OfS gets new powers to protect students if English providers shut

Regulator goes ahead with new guidance despite opposition from sector, citing impact of Covid-19 on sector finances

March 31, 2021
Source: iStock

New rules giving England’s regulator stronger powers to protect students enrolled at higher education providers at risk of closure have been introduced, despite opposition from the sector.

The new guidance allows the Office for Students (OfS) to require institutions that it deems at risk of failure to put in place a “market exit plan” approved by the watchdog.

This could include forcing the institution to continue to teach existing students before closing or enabling students to make complaints and apply for refunds or compensation.

A market exit plan – a special type of the existing student protection plans – could also require an institution to make arrangements to transfer students to courses at other providers or to award credit for partially completed courses and awarding qualifications where courses have been completed.

The OfS went ahead with the guidance – which comes into force on 1 April – despite a majority of respondents to a consultation expressing their opposition to it.

Of 83 respondents, 47 (57 per cent) said that they did not agree with the proposed guidance, and only 20 (24 per cent) supported it.

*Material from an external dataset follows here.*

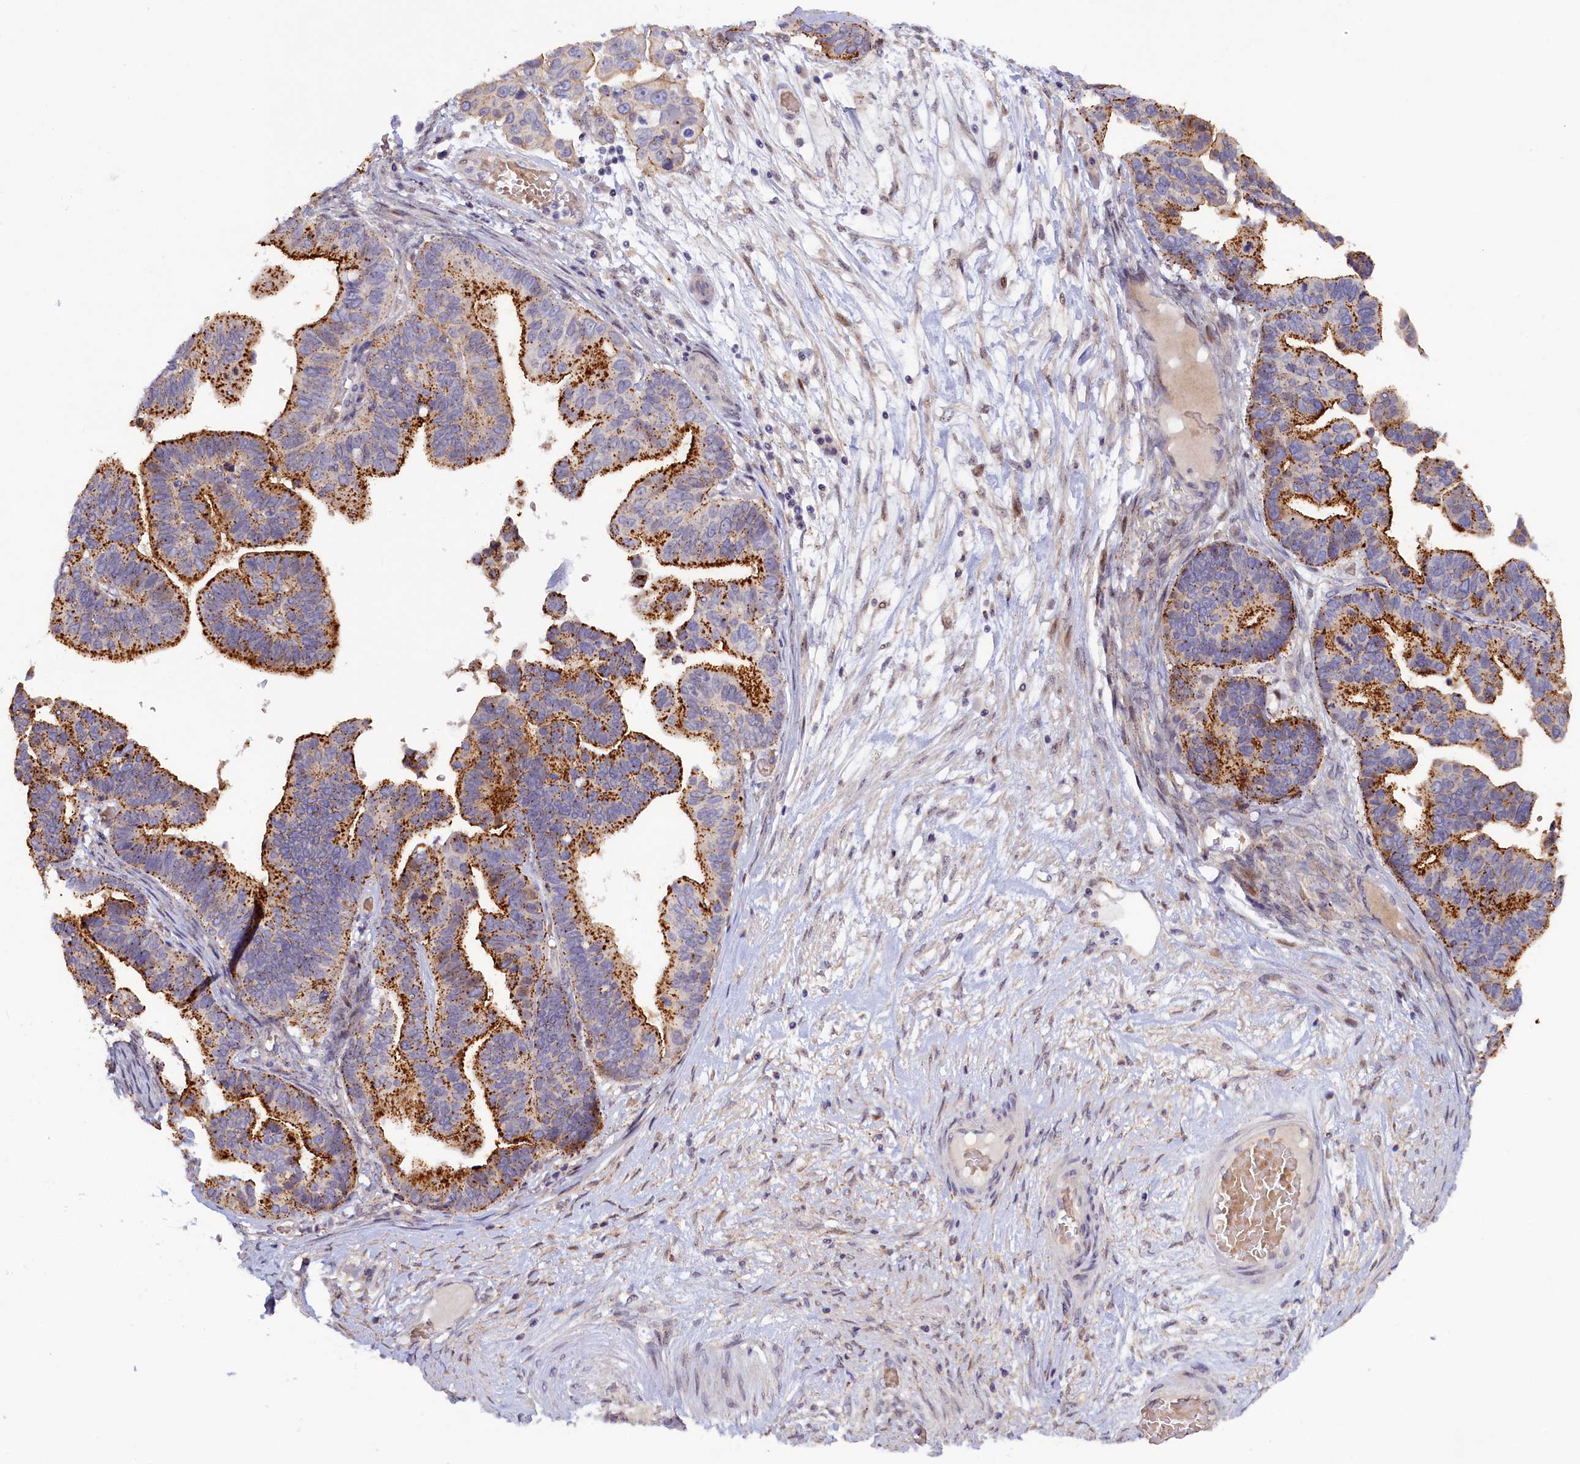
{"staining": {"intensity": "strong", "quantity": ">75%", "location": "cytoplasmic/membranous"}, "tissue": "ovarian cancer", "cell_type": "Tumor cells", "image_type": "cancer", "snomed": [{"axis": "morphology", "description": "Cystadenocarcinoma, serous, NOS"}, {"axis": "topography", "description": "Ovary"}], "caption": "A photomicrograph of ovarian cancer stained for a protein displays strong cytoplasmic/membranous brown staining in tumor cells.", "gene": "HYKK", "patient": {"sex": "female", "age": 56}}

Some respondents suggested that it could impinge on institutional autonomy, and raised concerns about the impact of the publication of a market exit plan on a provider that was already in difficulty.

The OfS said that it had amended the guidance to make it clearer following the consultation, but argued it was necessary because of weaknesses in existing student protection plans and the impact of the coronavirus pandemic on institutions’ finances. It said that market exit plans would only be published when that was judged to be in the public interest.

Susan Lapworth, the OfS’ director of regulation, said that universities should be “reassured that the scope of this power is narrowly focused on situations where closure is a credible possibility”.

“Even when we account for the impact of the pandemic, university finances are overwhelmingly in good shape. But there is increasing variation in financial performance across the sector, and we have had to intervene in a very small number of cases,” Ms Lapworth said.

“We have done so with one hand tied behind our backs because the existing regulatory tools have not allowed us to act quickly and effectively.

“The new condition ensures that – on the rare occasions where there is a material risk of closure – we can act to ensure that the interests of students remain paramount.”